Потери подобного рода стали питательной почвой и для других одержимых навязчивой идеей писателей. Во всяком случае, несколько лет назад мы в разговоре с Сальманом Рушди согласились, что для него, как для меня мой потерянный Данциг, его потерянный Бомбей оказался разом источником и помойкой, началом начал и центром мироздания. Такая самоуверенность, такая экзальтация свойственны литературе. Они — предпосылка для повествования, способного нажимать на все педали. Филигранная искусность, тонкий психологизм или реализм, неправильно понимаемый как точная копия оригинала, непригодны для того, чтобы освоить огромную массу материала такого рода. Сколь многим ни обязаны мы по просветительской традиции разуму, абсурдный ход истории глумится над всякими разумными объяснениями.
Подобно тому как Нобелевская премия, если отвлечься от всякой ее торжественности, покоится на открытии динамита, который, как и другие порождения человеческого мозга — будь то расщепление атома или также удостоенная премии расшифровка генов, — принес миру радости и горести, так и литература несет в себе взрывчатую силу, даже если вызванные ею взрывы становятся событием не сразу, а, так сказать, под лупой времени и изменяют мир, воспринимаясь и как благодеяние, и как повод для причитаний, — и все во имя рода человеческого. Сколько времени потребовалось процессу европейского Просвещения от Монтеня до Вольтера, Дидро, Канта, Лессинга и Лихтенберга, чтобы донести коптилку разума до темнейших уголков схоластического мрака! И как часто этот лучик гас. Иллюминирование разумом замедляла цензура. Когда же свет иллюминации разливался во всю ширь, это был уже остывший, ограничивающийся технически возможным, сосредоточенный лишь на экономическом и социальном прогрессе разум, который выдавал себя за Просвещение и любыми средствами вдалбливал своим рассорившимся с самого начала детям — капитализму и социализму — псевдонаучный жаргон и указывал правильный на данный момент путь к прогрессу.

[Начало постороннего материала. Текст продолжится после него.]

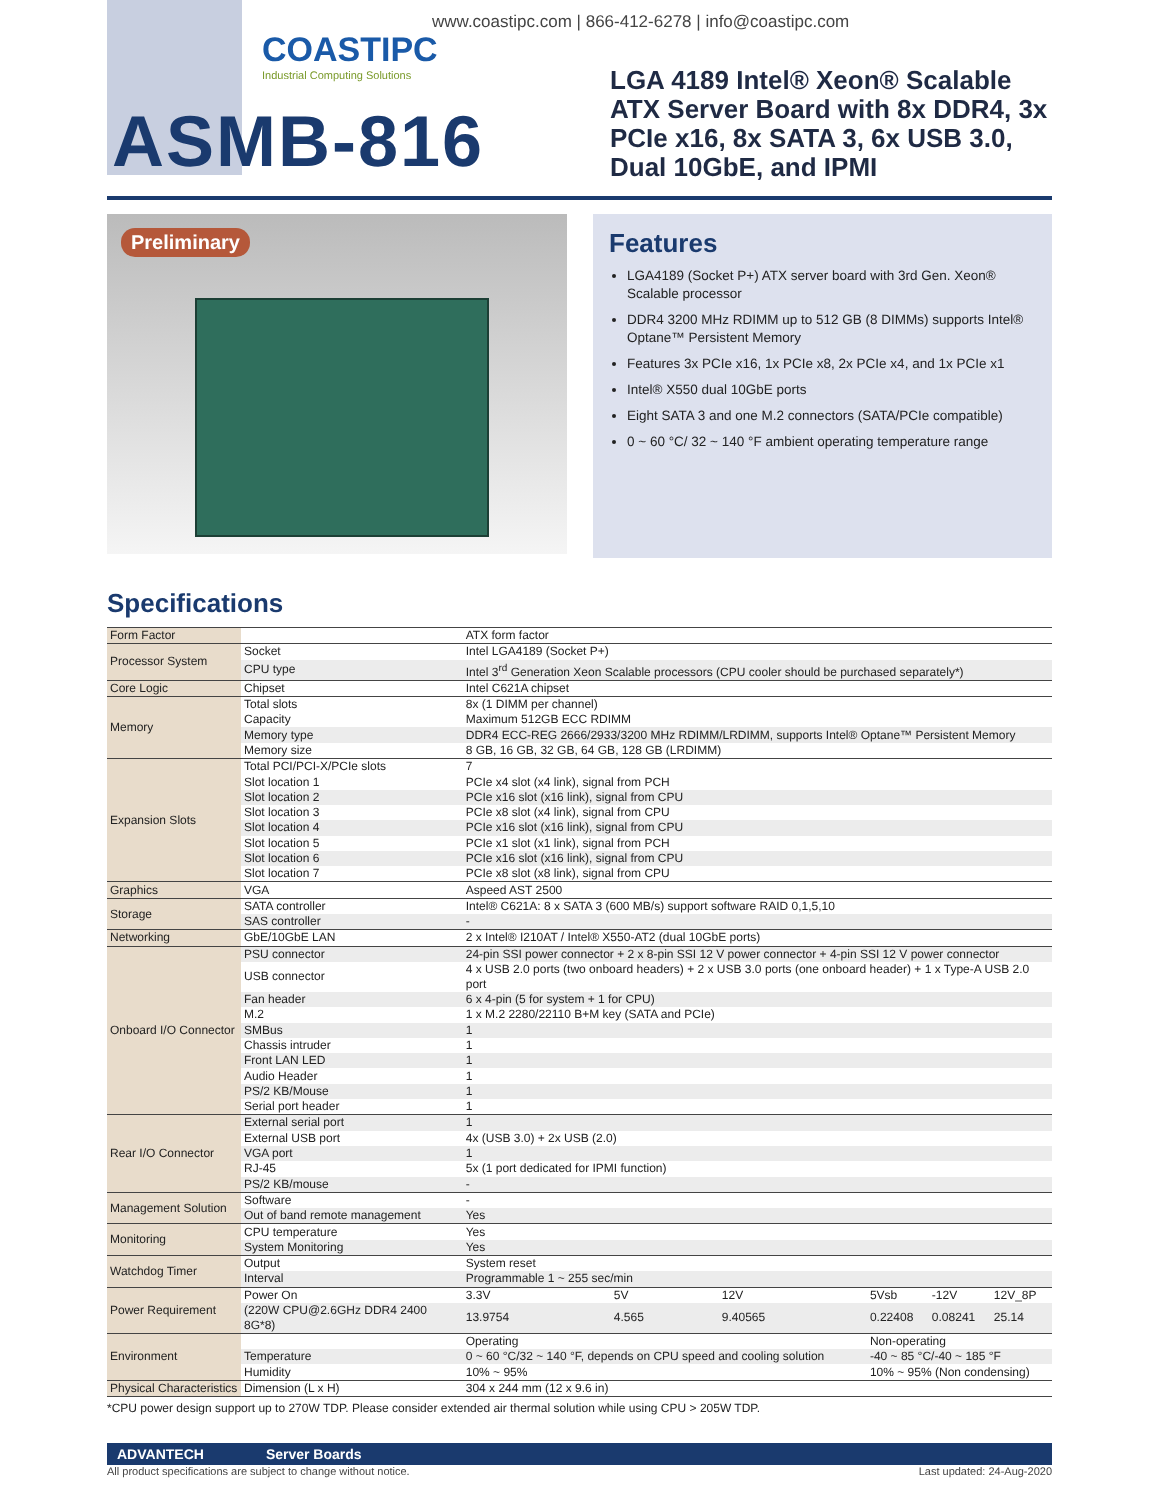COASTIPC
Industrial Computing Solutions
www.coastipc.com | 866-412-6278 | info@coastipc.com
ASMB-816
LGA 4189 Intel® Xeon® Scalable ATX Server Board with 8x DDR4, 3x PCIe x16, 8x SATA 3, 6x USB 3.0, Dual 10GbE, and IPMI
Preliminary
Features
LGA4189 (Socket P+) ATX server board with 3rd Gen. Xeon® Scalable processor
DDR4 3200 MHz RDIMM up to 512 GB (8 DIMMs) supports Intel® Optane™ Persistent Memory
Features 3x PCIe x16, 1x PCIe x8, 2x PCIe x4, and 1x PCIe x1
Intel® X550 dual 10GbE ports
Eight SATA 3 and one M.2 connectors (SATA/PCIe compatible)
0 ~ 60 °C/ 32 ~ 140 °F ambient operating temperature range
Specifications
| Form Factor | | ATX form factor | | | | | |
| Processor System | Socket | Intel LGA4189 (Socket P+) | | | | | |
| | CPU type | Intel 3<sup>rd</sup> Generation Xeon Scalable processors (CPU cooler should be purchased separately*) | | | | | |
| Core Logic | Chipset | Intel C621A chipset | | | | | |
| Memory | Total slots | 8x (1 DIMM per channel) | | | | | |
| | Capacity | Maximum 512GB ECC RDIMM | | | | | |
| | Memory type | DDR4 ECC-REG 2666/2933/3200 MHz RDIMM/LRDIMM, supports Intel® Optane™ Persistent Memory | | | | | |
| | Memory size | 8 GB, 16 GB, 32 GB, 64 GB, 128 GB (LRDIMM) | | | | | |
| Expansion Slots | Total PCI/PCI-X/PCIe slots | 7 | | | | | |
| | Slot location 1 | PCIe x4 slot (x4 link), signal from PCH | | | | | |
| | Slot location 2 | PCIe x16 slot (x16 link), signal from CPU | | | | | |
| | Slot location 3 | PCIe x8 slot (x4 link), signal from CPU | | | | | |
| | Slot location 4 | PCIe x16 slot (x16 link), signal from CPU | | | | | |
| | Slot location 5 | PCIe x1 slot (x1 link), signal from PCH | | | | | |
| | Slot location 6 | PCIe x16 slot (x16 link), signal from CPU | | | | | |
| | Slot location 7 | PCIe x8 slot (x8 link), signal from CPU | | | | | |
| Graphics | VGA | Aspeed AST 2500 | | | | | |
| Storage | SATA controller | Intel® C621A: 8 x SATA 3 (600 MB/s) support software RAID 0,1,5,10 | | | | | |
| | SAS controller | - | | | | | |
| Networking | GbE/10GbE LAN | 2 x Intel® I210AT / Intel® X550-AT2 (dual 10GbE ports) | | | | | |
| Onboard I/O Connector | PSU connector | 24-pin SSI power connector + 2 x 8-pin SSI 12 V power connector + 4-pin SSI 12 V power connector | | | | | |
| | USB connector | 4 x USB 2.0 ports (two onboard headers) + 2 x USB 3.0 ports (one onboard header) + 1 x Type-A USB 2.0 port | | | | | |
| | Fan header | 6 x 4-pin (5 for system + 1 for CPU) | | | | | |
| | M.2 | 1 x M.2 2280/22110 B+M key (SATA and PCIe) | | | | | |
| | SMBus | 1 | | | | | |
| | Chassis intruder | 1 | | | | | |
| | Front LAN LED | 1 | | | | | |
| | Audio Header | 1 | | | | | |
| | PS/2 KB/Mouse | 1 | | | | | |
| | Serial port header | 1 | | | | | |
| Rear I/O Connector | External serial port | 1 | | | | | |
| | External USB port | 4x (USB 3.0) + 2x USB (2.0) | | | | | |
| | VGA port | 1 | | | | | |
| | RJ-45 | 5x (1 port dedicated for IPMI function) | | | | | |
| | PS/2 KB/mouse | - | | | | | |
| Management Solution | Software | - | | | | | |
| | Out of band remote management | Yes | | | | | |
| Monitoring | CPU temperature | Yes | | | | | |
| | System Monitoring | Yes | | | | | |
| Watchdog Timer | Output | System reset | | | | | |
| | Interval | Programmable 1 ~ 255 sec/min | | | | | |
| Power Requirement | Power On | 3.3V | 5V | 12V | 5Vsb | -12V | 12V_8P |
| | (220W CPU@2.6GHz DDR4 2400 8G*8) | 13.9754 | 4.565 | 9.40565 | 0.22408 | 0.08241 | 25.14 |
| Environment | | Operating | | | Non-operating | | |
| | Temperature | 0 ~ 60 °C/32 ~ 140 °F, depends on CPU speed and cooling solution | | | -40 ~ 85 °C/-40 ~ 185 °F | | |
| | Humidity | 10% ~ 95% | | | 10% ~ 95% (Non condensing) | | |
| Physical Characteristics | Dimension (L x H) | 304 x 244 mm (12 x 9.6 in) | | | | | |
*CPU power design support up to 270W TDP. Please consider extended air thermal solution while using CPU > 205W TDP.
ADVANTECH Server Boards
All product specifications are subject to change without notice. Last updated: 24-Aug-2020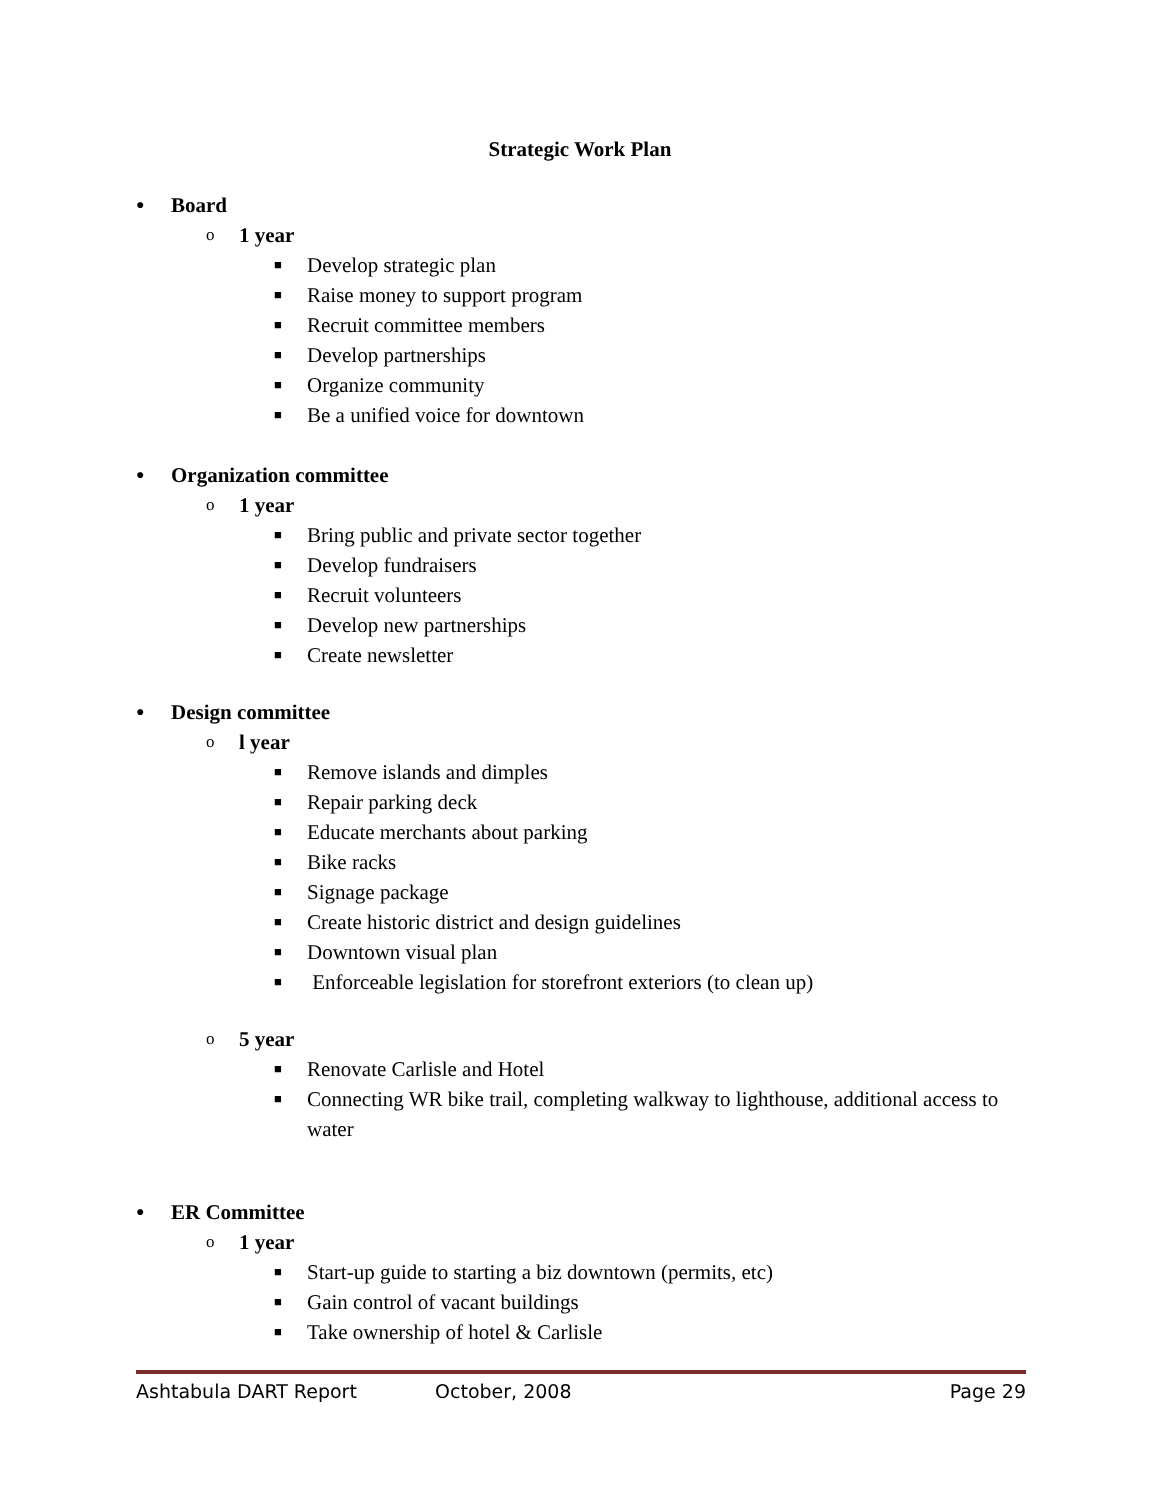Strategic Work Plan
● Board
o 1 year
■ Develop strategic plan
■ Raise money to support program
■ Recruit committee members
■ Develop partnerships
■ Organize community
■ Be a unified voice for downtown
● Organization committee
o 1 year
■ Bring public and private sector together
■ Develop fundraisers
■ Recruit volunteers
■ Develop new partnerships
■ Create newsletter
● Design committee
o l year
■ Remove islands and dimples
■ Repair parking deck
■ Educate merchants about parking
■ Bike racks
■ Signage package
■ Create historic district and design guidelines
■ Downtown visual plan
■ Enforceable legislation for storefront exteriors (to clean up)
o 5 year
■ Renovate Carlisle and Hotel
■ Connecting WR bike trail, completing walkway to lighthouse, additional access to water
● ER Committee
o 1 year
■ Start-up guide to starting a biz downtown (permits, etc)
■ Gain control of vacant buildings
■ Take ownership of hotel & Carlisle
Ashtabula DART Report October, 2008 Page 29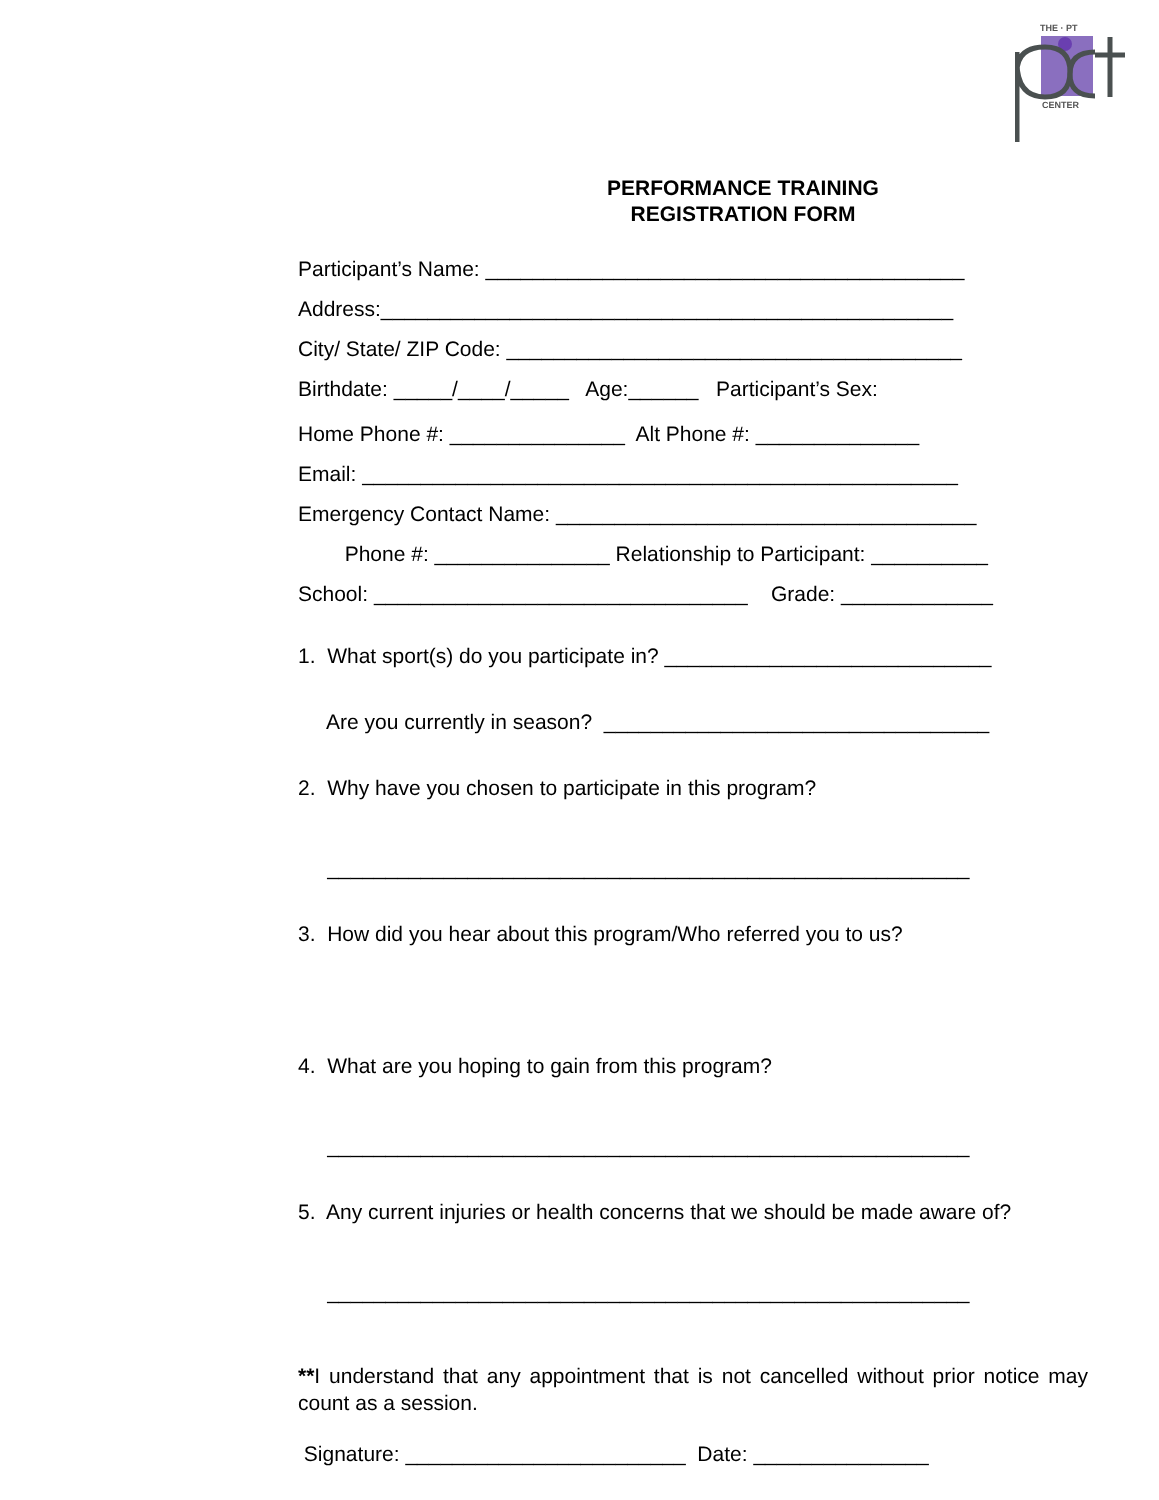THE · PT
CENTER
PERFORMANCE TRAINING
REGISTRATION FORM
Participant’s Name: _________________________________________
Address:_________________________________________________
City/ State/ ZIP Code: _______________________________________
Birthdate: _____/____/_____ Age:______ Participant’s Sex:
Home Phone #: _______________ Alt Phone #: ______________
Email: ___________________________________________________
Emergency Contact Name: ____________________________________
Phone #: _______________ Relationship to Participant: __________
School: ________________________________ Grade: _____________
1. What sport(s) do you participate in? ____________________________
Are you currently in season? _________________________________
2. Why have you chosen to participate in this program?
_______________________________________________________
3. How did you hear about this program/Who referred you to us?
4. What are you hoping to gain from this program?
_______________________________________________________
5. Any current injuries or health concerns that we should be made aware of?
_______________________________________________________
**I understand that any appointment that is not cancelled without prior notice may count as a session.
Signature: ________________________ Date: _______________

Сегодня мы видим, куда привели мир гениально неудавшиеся Просвещению дети. Мы можем судить, сколь опасно положение, в которое нас бросил вызванный словами и приведший лишь к потере времени взрыв. Разумеется, мы пытаемся средствами Просвещения — других у нас и нету — уменьшить ущерб. Мы с ужасом видим, что с тех пор как брат капитализма социализм объявлен умершим, капитализм обуяла мания величия и он стал вовсю бесноваться. Он повторяет ошибки своего объявленного умершим брата, догматизируется, выдает за единственную истину рыночную экономику, он опьянен своими прямо-таки безграничными возможностями и делает сумасшедшие ставки, занимаясь всякого рода слияниями в мировом масштабе. Неудивительно, что капитализм, как и сам в себе задохнувшийся социализм, оказывается не способным к реформированию. Его диктат называется глобализацией. И снова с высокомерием непогрешимости утверждается, что этому нет альтернативы.